TASK STATEMENT – Output the lines of the data below from the line with "order: Ranunculales" up to and including the line with "common name: Yellow anemone", copied character for character.

Recorded data
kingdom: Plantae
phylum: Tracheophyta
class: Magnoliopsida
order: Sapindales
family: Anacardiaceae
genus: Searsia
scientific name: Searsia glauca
* * *
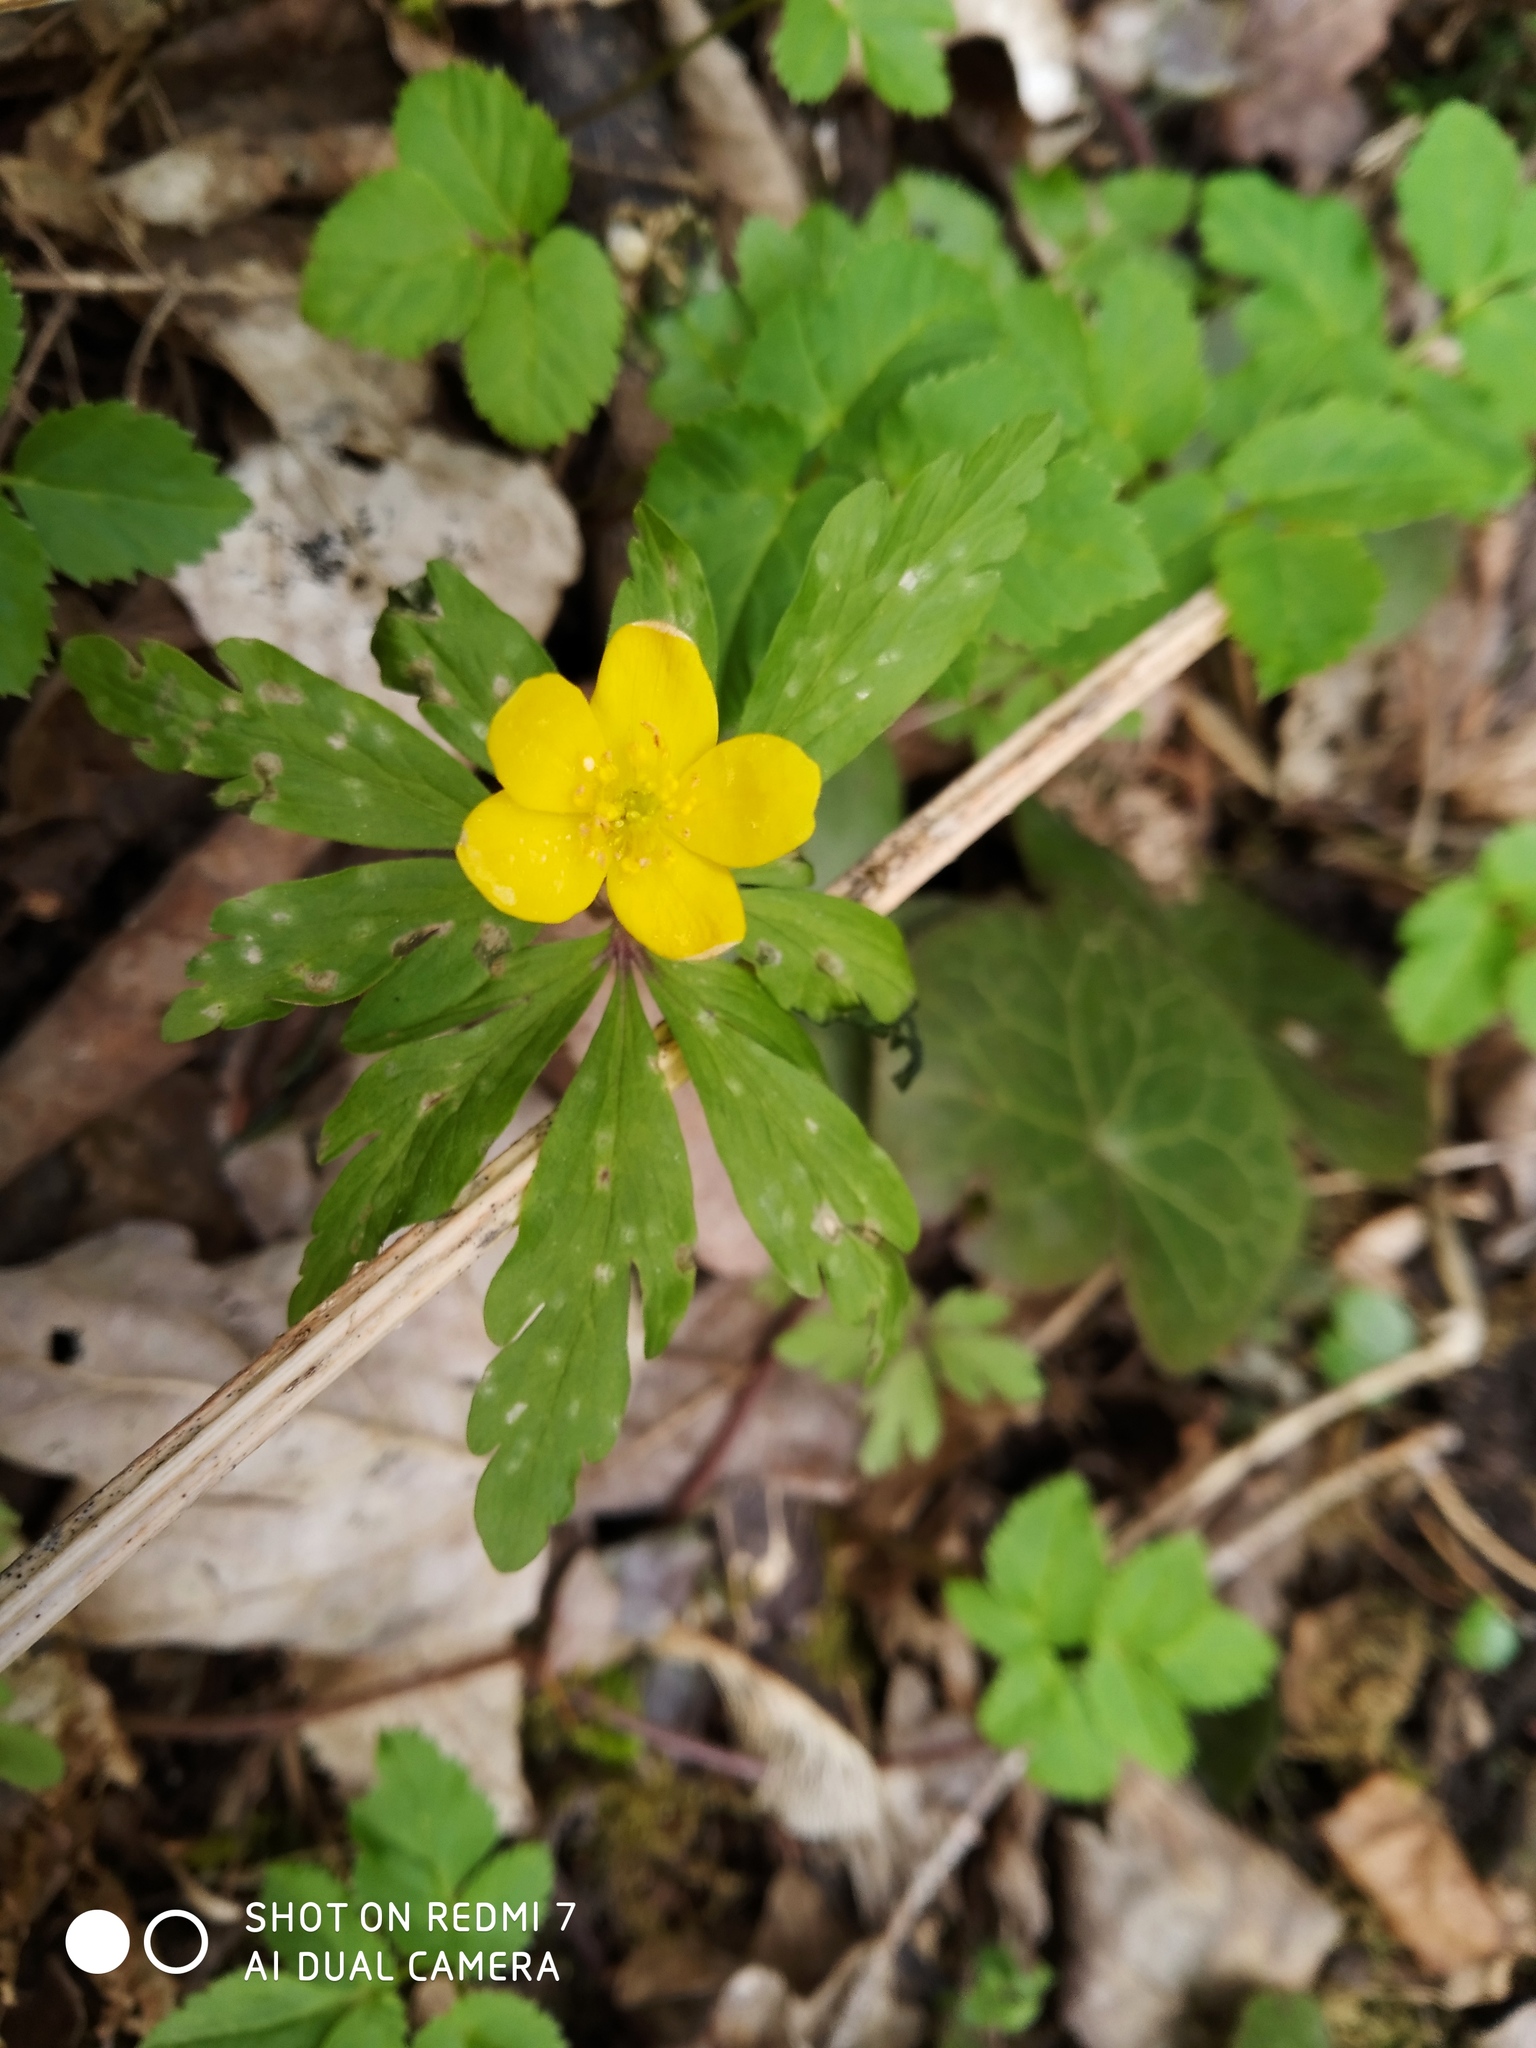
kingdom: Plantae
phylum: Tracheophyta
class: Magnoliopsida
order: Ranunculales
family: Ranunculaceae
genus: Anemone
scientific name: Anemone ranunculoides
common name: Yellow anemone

WRITTEN ANSWER –
order: Ranunculales
family: Ranunculaceae
genus: Anemone
scientific name: Anemone ranunculoides
common name: Yellow anemone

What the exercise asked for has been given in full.